- _Exercise passage_:
# My goldies c;~ Question



## XxXMermaidzXxX (Sep 28, 2012)

I have 2 fancy goldfish and 2 comet goldfish. My comet goldfish seem to die real fast. I used to have 3 other comet goldfish and they died in a week! Any help here? :-?:-?:-?:-?:-?:-?:-?:-?:-?:-?:-?:-?:-?:-?:-?:-?:-?:-?:-?:-?:-?:-?:-?:-?:-?:-?:-?:-?


----------



## LittleBettaFish (Oct 2, 2010)

Firstly fancy and comet goldfish shouldn't be housed together as your comets will out-compete your fancy goldfish for food, and prefer a cooler water temperature than fancy goldfish do.

Secondly, comets really shouldn't be housed in anything less than 100 gallons long-term. They can grow over a foot in length, and a pond is probably the most ideal home for a comet or common goldfish. 

Thirdly, can you give us some more information. Tank size, filter, how long has the tank been set-up, what are your ammonia, nitrite and nitrate readings? Things like that will help to determine the exact cause of your problem.


----------



## XxXMermaidzXxX (Sep 28, 2012)

Um excuse me but i have a pond for my comet goldfish. There only about 2 inches right now. My fancy goldfish Butterfly eats WAY more food then the rest of the goldfish. And yes i do feed them as much as I need to. Back off and don't judge me.


----------



## LittleBettaFish (Oct 2, 2010)

Well nearly 100% of the time, when someone posts that their goldfish are dying and provide next to no information aside from that fact, the crux of the issue generally involves overcrowding and poor water quality. 

I wasn't judging, just posting basic facts. 

When you say pond, do you have the exact size of it? Also have you ever done any testing for ammonia, nitrite etc? 

First I would be crossing off water quality as a culprit if your tests came back clear. Then I would be looking at the possibility of disease. If you are sourcing your stock from a place with less than stellar care, they could be sick already.


----------



## thekoimaiden (Oct 19, 2011)

If it's a pond we do need to know when these fish were added.

Stored records:
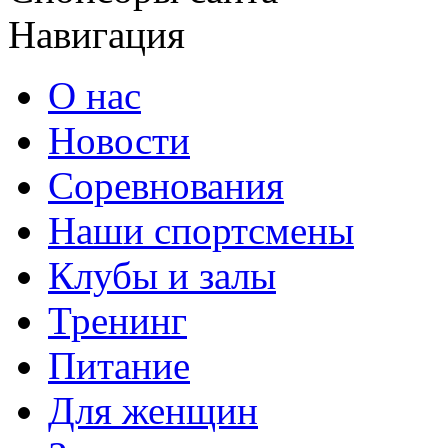
Навигация
О нас
Новости
Соревнования
Наши спортсмены
Клубы и залы
Тренинг
Питание
Для женщин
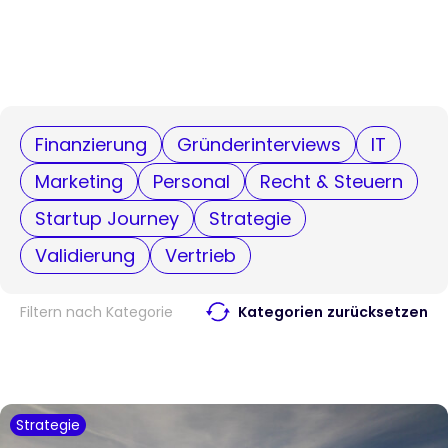
Finanzierung
Gründerinterviews
IT
Marketing
Personal
Recht & Steuern
Startup Journey
Strategie
Validierung
Vertrieb
Filtern nach Kategorie
Kategorien zurücksetzen
Strategie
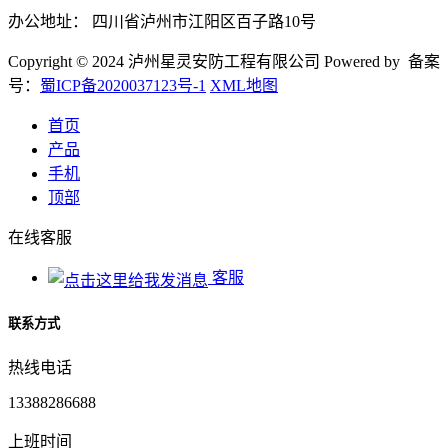
办公地址： 四川省泸州市江阳区百子路10号
Copyright © 2024 泸州星灵安防工程有限公司 Powered by 备案
号：
蜀ICP备2020037123号-1
XML地图
首页
产品
手机
顶部
在线客服
客服
联系方式
热线电话
13388286688
上班时间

- _Work order 1_: List the username of every person who posts in the goldfish forum thread, giving each name only once.
- _Work order 2_: Reproduce the part of the goldfish forum thread that begins with the words containing "When you say" and ends with "(Oct 19, 2011)".
- _Work order 3_: Continue the goldfish forum thread from its last sentence.

- _Answer section 1_: XxXMermaidzXxX, LittleBettaFish, thekoimaiden

- _Answer section 2_:
When you say pond, do you have the exact size of it? Also have you ever done any testing for ammonia, nitrite etc? 

First I would be crossing off water quality as a culprit if your tests came back clear. Then I would be looking at the possibility of disease. If you are sourcing your stock from a place with less than stellar care, they could be sick already.


----------



## thekoimaiden (Oct 19, 2011)

- _Answer section 3_:
LittleBettaFish has hit on the main points. When fish get sick it's usually from poor water quality. We would still like to know the size of your pond and the kind of filtration run on it. I've heard people call little 50 gal barrel "ponds" fit for goldfish because it's sold as a pond.


----------



## MaisyDawgThirteen (Dec 7, 2011)

How many US gallons is the pond? Is it out-door, or in a greenhouse or something?


----------



## homegrown terror (Aug 6, 2012)

also, if the pond is outdoors, have you had much rain lately? if it's not properly banked, you could be getting runoff water coming in, which could carry all sorts of toxins and irritants (fertiliser, weed killer, pesticides etc) from the grass to the pond which could be killing them off.


----------



## MyRainbowBettaFish (May 9, 2012)

XxXMermaidzXxX said:


> Um excuse me but i have a pond for my comet goldfish. There only about 2 inches right now. My fancy goldfish Butterfly eats WAY more food then the rest of the goldfish. And yes i do feed them as much as I need to. Back off and don't judge me.


Sheesh! Cool down would you!

This is a family-friendly site, and we intend to keep it that way.

Do you know the current water readings?

Where are you buying your fish from?


----------



## XxXMermaidzXxX (Sep 28, 2012)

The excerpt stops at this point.